Since this thread won't roll over and play dead, I'll drop yet another
opinion into it.

Michael Irlbeck <u7211aa at sunmail_lrz-muenchen.de> says,
I think an experiment is needed. I will try to see what 
the CO2 consumption is in my aquarium if I lower the KH from 180 ppm
to 
90 ppm and keep the CO2 constant at 18 ppm.


Here's my guess: if you keep the CO2 constant, the rate of CO2 loss to the
air will be constant.  Because, other things being equal (note 1), the rate
of loss of CO2 is determined simply by the amount of dissolved CO2 (note 2)
in excess of the amount that's in equilibrium with the little bit of CO2 in
the air.  

Assuming that CO2 really *is* the form that plants absorb (note 3), the
rate of absorption by plants will also be constant under the changes you
propose; so the change would have no effect on CO2 usage, to a first
approximation.  Here's a possible second-order effect: To keep CO2 constant
while reducing KH, you'll be lowering the pH by an amount that I suppose is
0.3; your plants may find this better or worse than the old pH,, causing a
different rate of CO2 usage and plant growth.

Required work.
• 1. In the aquarium post, by how much does the writer suppose the pH would be lowered if KH is reduced while CO2 is held constant?
• 2. Reproduce the aquarium post word for word from "Here's my guess: if" to "CO2 (note 2)".

Information shown.

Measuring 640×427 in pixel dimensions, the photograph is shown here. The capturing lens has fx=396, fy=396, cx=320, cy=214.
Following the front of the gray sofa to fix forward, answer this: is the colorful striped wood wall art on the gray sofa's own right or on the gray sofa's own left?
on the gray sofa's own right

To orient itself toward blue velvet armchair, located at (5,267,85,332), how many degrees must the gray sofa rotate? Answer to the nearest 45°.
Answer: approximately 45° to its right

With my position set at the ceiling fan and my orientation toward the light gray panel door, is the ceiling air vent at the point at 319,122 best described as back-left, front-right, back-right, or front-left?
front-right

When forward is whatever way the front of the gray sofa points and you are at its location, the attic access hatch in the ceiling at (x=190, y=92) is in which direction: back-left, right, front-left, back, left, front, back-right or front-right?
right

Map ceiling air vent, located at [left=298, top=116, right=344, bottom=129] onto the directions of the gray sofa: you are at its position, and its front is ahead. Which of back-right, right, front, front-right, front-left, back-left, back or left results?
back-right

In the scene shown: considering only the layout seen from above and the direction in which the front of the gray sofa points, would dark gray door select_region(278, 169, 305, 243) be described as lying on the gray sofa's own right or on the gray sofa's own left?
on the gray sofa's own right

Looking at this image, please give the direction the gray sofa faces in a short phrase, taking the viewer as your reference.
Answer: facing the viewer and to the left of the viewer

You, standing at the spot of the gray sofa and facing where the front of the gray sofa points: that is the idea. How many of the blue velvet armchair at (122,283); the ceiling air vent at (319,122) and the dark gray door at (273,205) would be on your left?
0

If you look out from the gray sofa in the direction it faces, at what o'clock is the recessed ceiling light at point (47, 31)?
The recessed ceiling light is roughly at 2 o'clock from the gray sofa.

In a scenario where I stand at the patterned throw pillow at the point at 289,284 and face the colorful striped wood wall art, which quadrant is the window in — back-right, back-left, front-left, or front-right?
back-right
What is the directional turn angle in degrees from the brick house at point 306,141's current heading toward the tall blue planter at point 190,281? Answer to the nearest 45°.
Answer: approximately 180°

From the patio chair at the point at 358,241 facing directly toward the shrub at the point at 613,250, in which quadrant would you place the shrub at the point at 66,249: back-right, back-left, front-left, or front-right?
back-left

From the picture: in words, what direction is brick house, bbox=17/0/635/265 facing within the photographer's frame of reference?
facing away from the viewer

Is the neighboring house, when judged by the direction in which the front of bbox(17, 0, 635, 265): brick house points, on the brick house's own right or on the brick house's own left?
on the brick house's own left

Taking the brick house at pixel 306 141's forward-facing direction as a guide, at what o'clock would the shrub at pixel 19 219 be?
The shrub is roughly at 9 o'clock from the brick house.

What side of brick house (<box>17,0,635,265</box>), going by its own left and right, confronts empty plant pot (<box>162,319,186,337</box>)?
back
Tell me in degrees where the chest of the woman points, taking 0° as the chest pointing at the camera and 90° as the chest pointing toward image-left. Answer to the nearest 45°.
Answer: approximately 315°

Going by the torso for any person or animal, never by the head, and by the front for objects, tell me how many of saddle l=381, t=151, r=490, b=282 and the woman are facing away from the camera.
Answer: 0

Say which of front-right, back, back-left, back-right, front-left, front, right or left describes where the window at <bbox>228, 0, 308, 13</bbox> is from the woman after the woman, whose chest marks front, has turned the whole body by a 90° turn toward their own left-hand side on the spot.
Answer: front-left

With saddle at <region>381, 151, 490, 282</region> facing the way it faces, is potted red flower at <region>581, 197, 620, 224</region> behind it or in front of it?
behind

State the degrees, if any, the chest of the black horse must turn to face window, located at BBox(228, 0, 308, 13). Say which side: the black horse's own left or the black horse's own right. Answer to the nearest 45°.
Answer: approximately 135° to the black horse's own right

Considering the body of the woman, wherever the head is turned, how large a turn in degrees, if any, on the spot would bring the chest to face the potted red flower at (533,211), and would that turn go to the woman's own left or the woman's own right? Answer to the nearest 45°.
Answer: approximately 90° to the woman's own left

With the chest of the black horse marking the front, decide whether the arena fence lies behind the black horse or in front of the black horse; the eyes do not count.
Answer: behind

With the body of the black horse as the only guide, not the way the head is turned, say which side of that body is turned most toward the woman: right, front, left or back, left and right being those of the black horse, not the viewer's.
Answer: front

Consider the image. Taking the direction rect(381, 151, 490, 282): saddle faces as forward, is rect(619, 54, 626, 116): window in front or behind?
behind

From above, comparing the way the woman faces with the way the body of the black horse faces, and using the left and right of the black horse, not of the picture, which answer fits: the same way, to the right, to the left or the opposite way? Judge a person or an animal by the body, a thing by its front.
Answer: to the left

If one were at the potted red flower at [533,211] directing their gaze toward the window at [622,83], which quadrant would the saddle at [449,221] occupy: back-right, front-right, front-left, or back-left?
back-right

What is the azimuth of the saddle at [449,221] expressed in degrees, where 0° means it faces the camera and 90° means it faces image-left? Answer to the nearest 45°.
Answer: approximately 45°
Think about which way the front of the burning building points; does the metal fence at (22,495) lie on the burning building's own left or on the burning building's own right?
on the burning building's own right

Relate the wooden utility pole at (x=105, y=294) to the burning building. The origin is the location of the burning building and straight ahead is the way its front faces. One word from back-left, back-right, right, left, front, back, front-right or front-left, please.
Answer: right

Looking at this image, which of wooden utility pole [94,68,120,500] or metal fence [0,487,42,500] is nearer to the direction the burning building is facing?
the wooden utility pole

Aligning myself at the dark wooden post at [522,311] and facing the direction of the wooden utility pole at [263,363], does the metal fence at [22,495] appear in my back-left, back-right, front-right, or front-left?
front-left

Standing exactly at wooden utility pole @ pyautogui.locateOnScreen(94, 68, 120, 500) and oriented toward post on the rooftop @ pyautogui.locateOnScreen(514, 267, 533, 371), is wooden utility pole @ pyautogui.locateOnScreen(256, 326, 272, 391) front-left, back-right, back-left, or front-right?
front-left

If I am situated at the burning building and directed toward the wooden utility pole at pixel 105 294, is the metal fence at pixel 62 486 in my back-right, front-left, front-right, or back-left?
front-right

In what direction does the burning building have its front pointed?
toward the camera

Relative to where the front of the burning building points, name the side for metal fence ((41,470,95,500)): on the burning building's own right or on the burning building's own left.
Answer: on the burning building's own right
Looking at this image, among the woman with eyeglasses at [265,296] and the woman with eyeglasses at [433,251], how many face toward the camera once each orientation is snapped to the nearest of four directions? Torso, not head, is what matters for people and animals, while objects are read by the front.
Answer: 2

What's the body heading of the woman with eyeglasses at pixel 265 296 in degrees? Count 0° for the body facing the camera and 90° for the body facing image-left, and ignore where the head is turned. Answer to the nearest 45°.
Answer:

Solutions for each task.
• 1. By 0.3.

• 2.
Here's my guess: if you keep the CO2 constant, the rate of CO2 loss to the
air will be constant.  Because, other things being equal (note 1), the rate
of loss of CO2 is determined simply by the amount of dissolved CO2 (note 2)